Available records START
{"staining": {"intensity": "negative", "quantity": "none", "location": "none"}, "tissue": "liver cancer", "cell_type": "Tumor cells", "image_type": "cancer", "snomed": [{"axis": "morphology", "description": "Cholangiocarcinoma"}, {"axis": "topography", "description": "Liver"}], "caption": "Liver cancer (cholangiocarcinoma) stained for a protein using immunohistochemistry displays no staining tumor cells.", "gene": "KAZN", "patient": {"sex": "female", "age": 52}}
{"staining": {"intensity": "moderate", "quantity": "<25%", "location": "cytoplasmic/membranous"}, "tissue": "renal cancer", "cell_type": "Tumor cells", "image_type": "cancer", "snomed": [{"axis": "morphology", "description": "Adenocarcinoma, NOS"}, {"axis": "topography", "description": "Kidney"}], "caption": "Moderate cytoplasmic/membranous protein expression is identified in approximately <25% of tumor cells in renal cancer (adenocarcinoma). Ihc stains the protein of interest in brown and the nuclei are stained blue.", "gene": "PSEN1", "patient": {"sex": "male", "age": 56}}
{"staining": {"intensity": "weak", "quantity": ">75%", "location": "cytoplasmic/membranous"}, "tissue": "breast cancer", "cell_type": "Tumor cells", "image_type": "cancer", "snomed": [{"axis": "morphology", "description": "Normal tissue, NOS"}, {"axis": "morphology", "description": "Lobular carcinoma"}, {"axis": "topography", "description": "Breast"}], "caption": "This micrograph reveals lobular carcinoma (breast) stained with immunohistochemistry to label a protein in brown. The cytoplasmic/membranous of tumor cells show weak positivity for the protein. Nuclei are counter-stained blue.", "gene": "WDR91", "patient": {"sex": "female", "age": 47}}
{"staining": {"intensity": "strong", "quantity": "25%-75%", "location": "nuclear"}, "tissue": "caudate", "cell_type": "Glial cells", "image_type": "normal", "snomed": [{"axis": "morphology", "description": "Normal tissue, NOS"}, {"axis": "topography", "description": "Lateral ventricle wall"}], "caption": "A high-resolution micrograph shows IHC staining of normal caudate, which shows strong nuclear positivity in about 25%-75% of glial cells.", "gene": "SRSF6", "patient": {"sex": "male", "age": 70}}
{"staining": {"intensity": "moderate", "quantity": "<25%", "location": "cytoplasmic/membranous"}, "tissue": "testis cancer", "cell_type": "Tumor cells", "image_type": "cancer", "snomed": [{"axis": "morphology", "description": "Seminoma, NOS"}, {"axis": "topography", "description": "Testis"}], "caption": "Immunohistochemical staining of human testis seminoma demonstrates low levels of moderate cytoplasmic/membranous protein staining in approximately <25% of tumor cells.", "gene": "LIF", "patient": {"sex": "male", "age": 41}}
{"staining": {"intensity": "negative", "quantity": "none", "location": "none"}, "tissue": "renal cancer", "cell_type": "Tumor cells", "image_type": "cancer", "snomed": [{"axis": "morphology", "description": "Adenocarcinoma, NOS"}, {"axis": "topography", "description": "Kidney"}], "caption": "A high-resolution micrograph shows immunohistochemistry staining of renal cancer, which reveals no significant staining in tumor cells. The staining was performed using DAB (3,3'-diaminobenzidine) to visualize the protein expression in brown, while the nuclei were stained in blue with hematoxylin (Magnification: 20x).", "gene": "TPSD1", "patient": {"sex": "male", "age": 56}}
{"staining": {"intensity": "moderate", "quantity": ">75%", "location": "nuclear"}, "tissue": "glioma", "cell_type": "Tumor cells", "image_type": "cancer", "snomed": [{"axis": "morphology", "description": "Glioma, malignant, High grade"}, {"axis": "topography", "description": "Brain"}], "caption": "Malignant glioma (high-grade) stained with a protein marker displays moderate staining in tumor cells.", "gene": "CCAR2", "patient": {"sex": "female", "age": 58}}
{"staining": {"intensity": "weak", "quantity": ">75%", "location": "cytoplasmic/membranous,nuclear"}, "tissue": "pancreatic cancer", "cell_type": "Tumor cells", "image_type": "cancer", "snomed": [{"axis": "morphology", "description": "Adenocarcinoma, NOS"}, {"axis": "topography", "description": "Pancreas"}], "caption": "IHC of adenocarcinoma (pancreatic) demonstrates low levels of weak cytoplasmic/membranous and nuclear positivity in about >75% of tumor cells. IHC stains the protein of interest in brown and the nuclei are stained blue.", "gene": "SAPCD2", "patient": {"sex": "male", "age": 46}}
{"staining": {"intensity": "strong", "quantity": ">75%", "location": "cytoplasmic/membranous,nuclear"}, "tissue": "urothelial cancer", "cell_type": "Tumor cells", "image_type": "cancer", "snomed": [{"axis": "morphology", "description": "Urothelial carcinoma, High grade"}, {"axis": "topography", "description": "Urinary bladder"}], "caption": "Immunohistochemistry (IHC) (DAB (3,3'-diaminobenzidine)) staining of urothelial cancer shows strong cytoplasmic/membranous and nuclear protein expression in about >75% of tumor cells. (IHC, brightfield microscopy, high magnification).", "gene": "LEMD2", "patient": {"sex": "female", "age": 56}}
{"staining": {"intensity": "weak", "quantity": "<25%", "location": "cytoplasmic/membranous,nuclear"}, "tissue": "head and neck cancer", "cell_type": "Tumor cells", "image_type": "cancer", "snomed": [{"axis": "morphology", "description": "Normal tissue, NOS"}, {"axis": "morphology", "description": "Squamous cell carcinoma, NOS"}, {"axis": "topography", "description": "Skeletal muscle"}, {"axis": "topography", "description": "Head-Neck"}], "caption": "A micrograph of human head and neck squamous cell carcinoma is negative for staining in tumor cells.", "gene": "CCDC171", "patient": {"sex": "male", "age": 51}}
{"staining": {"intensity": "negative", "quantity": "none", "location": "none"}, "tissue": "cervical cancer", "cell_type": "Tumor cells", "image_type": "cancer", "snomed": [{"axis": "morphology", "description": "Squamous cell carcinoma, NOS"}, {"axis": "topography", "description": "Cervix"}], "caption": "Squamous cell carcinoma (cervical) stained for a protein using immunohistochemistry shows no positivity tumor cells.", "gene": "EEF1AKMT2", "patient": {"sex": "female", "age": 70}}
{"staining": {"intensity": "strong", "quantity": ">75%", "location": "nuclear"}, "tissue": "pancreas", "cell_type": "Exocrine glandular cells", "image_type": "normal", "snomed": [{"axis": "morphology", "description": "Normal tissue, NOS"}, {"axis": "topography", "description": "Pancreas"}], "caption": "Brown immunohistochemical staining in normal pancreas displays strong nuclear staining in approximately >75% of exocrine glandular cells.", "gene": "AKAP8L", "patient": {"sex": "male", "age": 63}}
Available records END
▶ What to work on: Using the material above, return each line in which the word "resolution" occurs.

▶ Task response:
{"staining": {"intensity": "strong", "quantity": "25%-75%", "location": "nuclear"}, "tissue": "caudate", "cell_type": "Glial cells", "image_type": "normal", "snomed": [{"axis": "morphology", "description": "Normal tissue, NOS"}, {"axis": "topography", "description": "Lateral ventricle wall"}], "caption": "A high-resolution micrograph shows IHC staining of normal caudate, which shows strong nuclear positivity in about 25%-75% of glial cells.", "gene": "SRSF6", "patient": {"sex": "male", "age": 70}}
{"staining": {"intensity": "negative", "quantity": "none", "location": "none"}, "tissue": "renal cancer", "cell_type": "Tumor cells", "image_type": "cancer", "snomed": [{"axis": "morphology", "description": "Adenocarcinoma, NOS"}, {"axis": "topography", "description": "Kidney"}], "caption": "A high-resolution micrograph shows immunohistochemistry staining of renal cancer, which reveals no significant staining in tumor cells. The staining was performed using DAB (3,3'-diaminobenzidine) to visualize the protein expression in brown, while the nuclei were stained in blue with hematoxylin (Magnification: 20x).", "gene": "TPSD1", "patient": {"sex": "male", "age": 56}}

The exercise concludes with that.